The default file descriptor limit (ulimit -n 1024) is too low

Scott Ritchie scott at open-vote.org
Tue Sep 28 05:47:17 BST 2010


On 09/27/2010 01:50 PM, Aigars Mahinovs wrote:
> On 20 September 2010 13:21, Scott Ritchie <scott at open-vote.org> wrote:
>> Would there be any harm in raising this?
>>
>> I ask because I've seen a real world application hit this limit.  The
>> application in question is multithreaded and opens separate threads and
>> files to work on for each core; on a 4 core machine it stays under the
>> limit, while on an 8 core machine it hits it and runs into strange errors.
>>
>> I feel that, as we get more and more cores on machines applications like
>> this are going to increasingly be a problem with a ulimit of only 1024.
> 
> I've seen this limit being hit on a far more pedestrian application -
> Vuze. Imagine a typical backwater teen launching a BitTorrent client
> and downloading all his favorite ... Linux distributions. Let's say
> there is are 20 downloads going at once, each tries to download from
> 60 people and upload to 40 people. Oops, that's over 2000 open file
> handles.
> 
> P.S. I am assuming that this was the reason why the person in question
> saw the Cannot open file 'too many open files' error that went away
> after changing the limit in /etc/security/limits.conf . It is also
> possible that there was a lot of files in these download and that the
> seeds and peers gave random pieces of random files in such a way that
> most of the files were open at the time.
> 

I hadn't considered that use case, but it definitely sounds like a
desktop application that might have a problem too.

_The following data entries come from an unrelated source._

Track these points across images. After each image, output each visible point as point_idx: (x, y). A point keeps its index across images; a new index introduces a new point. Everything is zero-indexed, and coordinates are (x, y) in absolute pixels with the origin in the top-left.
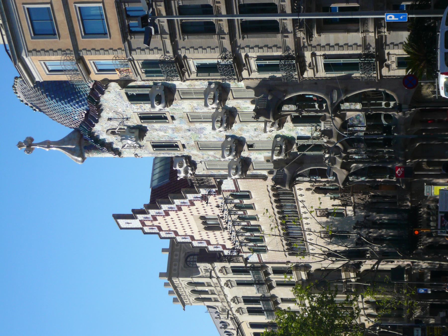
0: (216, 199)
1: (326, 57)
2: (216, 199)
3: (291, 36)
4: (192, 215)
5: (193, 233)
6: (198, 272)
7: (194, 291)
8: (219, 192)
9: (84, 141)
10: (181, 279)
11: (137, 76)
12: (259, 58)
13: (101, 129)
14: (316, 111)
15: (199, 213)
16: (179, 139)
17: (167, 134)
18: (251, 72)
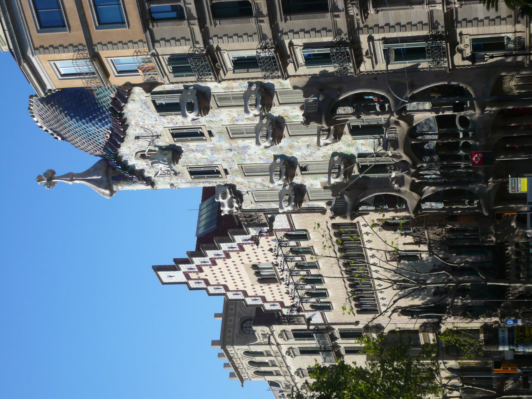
0: (268, 242)
1: (386, 41)
2: (268, 242)
3: (342, 14)
4: (242, 263)
5: (245, 287)
6: (255, 339)
7: (252, 363)
8: (271, 232)
9: (113, 170)
10: (236, 347)
11: (164, 77)
12: (306, 46)
13: (128, 151)
14: (377, 114)
15: (250, 261)
16: (220, 161)
17: (206, 157)
18: (298, 67)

The specific app in question was Visual Studio running via Wine and
compiling a large project.  On 4 cores it stayed under the limit, on 8
it would compile more in parallel at once and hit the limit.  According
to AppDB, it seems that Quicken runs into the same problem.

For what it's worth, I believe processes on modern Windows have a
default open files limit of 512, but can be coded to set themselves to
2048 using a C function:
http://msdn.microsoft.com/en-us/library/6e3b887c%28v=VS.80%29.aspx

For Wine to properly support this we'd need to go up to more than 2048,
as Wine needs some of its own files too (and currently opens 2 handles
for every file open a program asks for).